══ Supplied text ══

East Asian Medicine encompasses a range of traditional medicinal systems.
Whilst it is based on Traditional Chinese Medicine (TCM), it is not confined to China in its geographic range. Early forms of East Asian Medicine were shared throughout Central and Eastern Asia over millennia, as they are today.
Ancient East Asian Medicine was systemised by Chinese practitioners and authors over at least a 2500-year period, to the present day, forming what we now know as Chinese Medicine. The term “East Asian Medicine” or “Oriental Medicine” is used now to differentiate it from Chinese Medicine. However, Chinese Medicine heavily informs modern East Asian Medicine, with its shared rich and long history.
East Asian Medicine consists of pulse taking, tongue diagnosis, acupuncture, moxibustion, dietary therapy, herbal therapies, massage/bodywork, gua sha and cupping.
As Shiatsu is a Japanese form of bodywork, we focus on Japanese approaches to the Oriental therapies we teach. For example, Hara diagnosis is a key diagnostic technique in Shiatsu that is rarely used within Chinese Medicine systems.
At the Australian Shiatsu College, we teach moxibustion, gua sha and cupping, and an introduction to dietary therapy. Pulse, tongue and hara diagnoses are taught as part of the diagnostic skill set.

═══
══ Recorded data ══

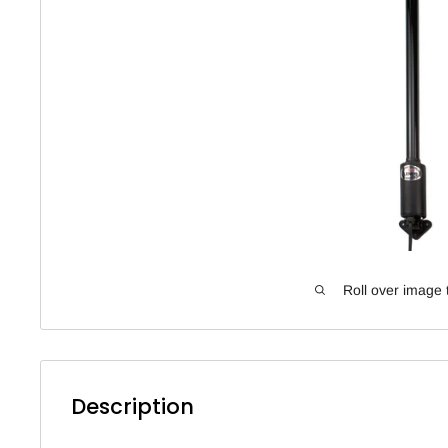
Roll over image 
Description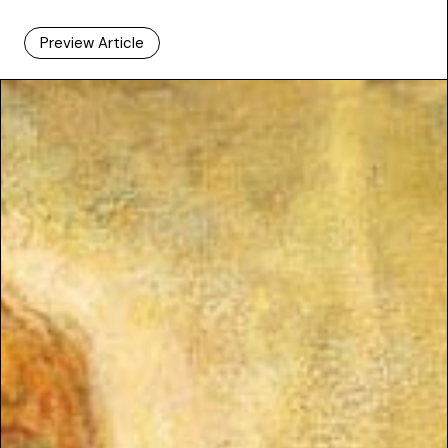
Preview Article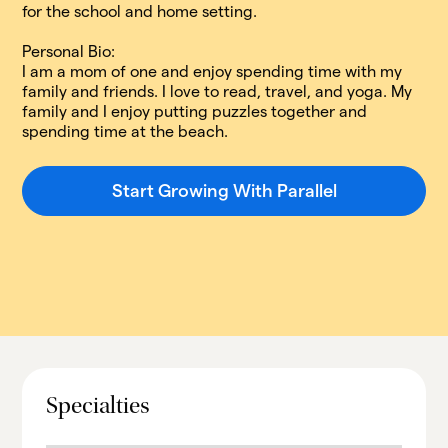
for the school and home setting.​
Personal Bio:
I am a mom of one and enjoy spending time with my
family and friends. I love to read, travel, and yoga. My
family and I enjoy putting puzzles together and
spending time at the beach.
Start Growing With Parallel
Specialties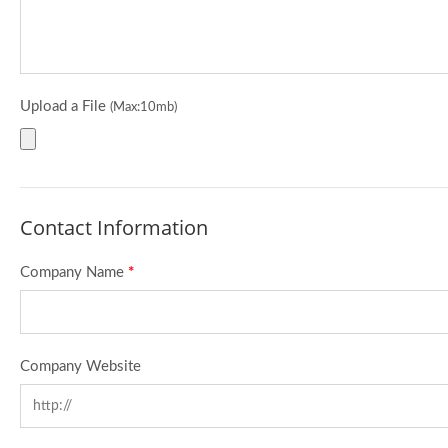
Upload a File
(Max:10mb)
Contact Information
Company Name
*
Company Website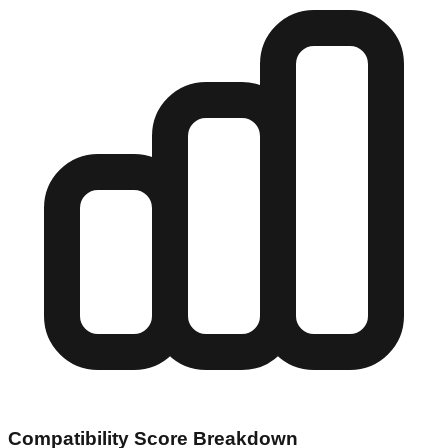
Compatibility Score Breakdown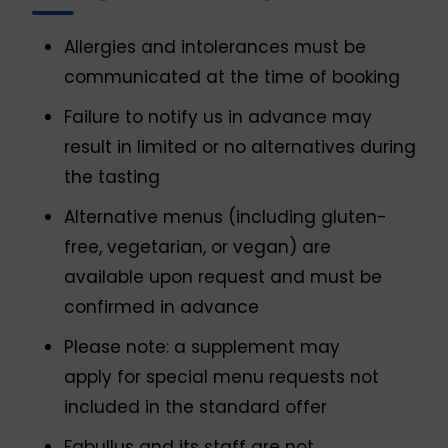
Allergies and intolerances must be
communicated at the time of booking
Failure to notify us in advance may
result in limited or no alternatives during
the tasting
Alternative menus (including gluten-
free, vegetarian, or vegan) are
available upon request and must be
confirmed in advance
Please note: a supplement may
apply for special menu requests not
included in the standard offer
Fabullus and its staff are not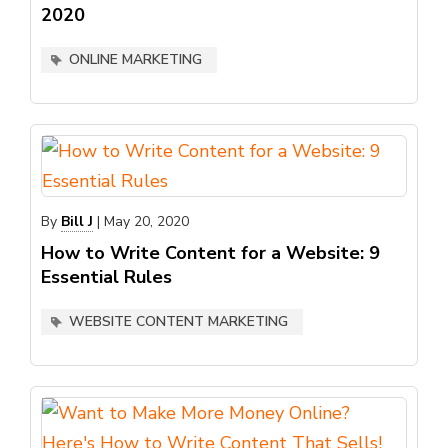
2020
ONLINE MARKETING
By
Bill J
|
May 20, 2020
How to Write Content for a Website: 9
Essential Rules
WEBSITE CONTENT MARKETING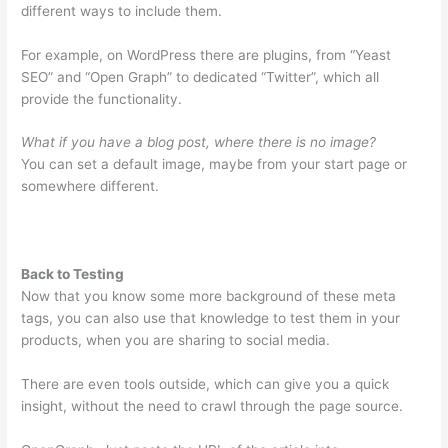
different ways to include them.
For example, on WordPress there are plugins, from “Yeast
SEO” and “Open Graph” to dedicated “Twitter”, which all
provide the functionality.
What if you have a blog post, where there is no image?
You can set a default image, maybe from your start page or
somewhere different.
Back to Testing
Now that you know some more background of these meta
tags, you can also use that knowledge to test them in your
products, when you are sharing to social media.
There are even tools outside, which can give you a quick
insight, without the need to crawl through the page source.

═══

> _What you should do_: Render this sentence from the East Asian Medicine text in Spanish: "East Asian Medicine consists of pulse taking, tongue diagnosis, acupuncture, moxibustion, dietary therapy, herbal therapies, massage/bodywork, gua sha and cupping."

> _Exercise output_: La Medicina de Asia Oriental consiste en la toma del pulso, el diagnóstico por la lengua, la acupuntura, la moxibustión, la terapia dietética, las terapias herbales, el masaje/trabajo corporal, el gua sha y las ventosas.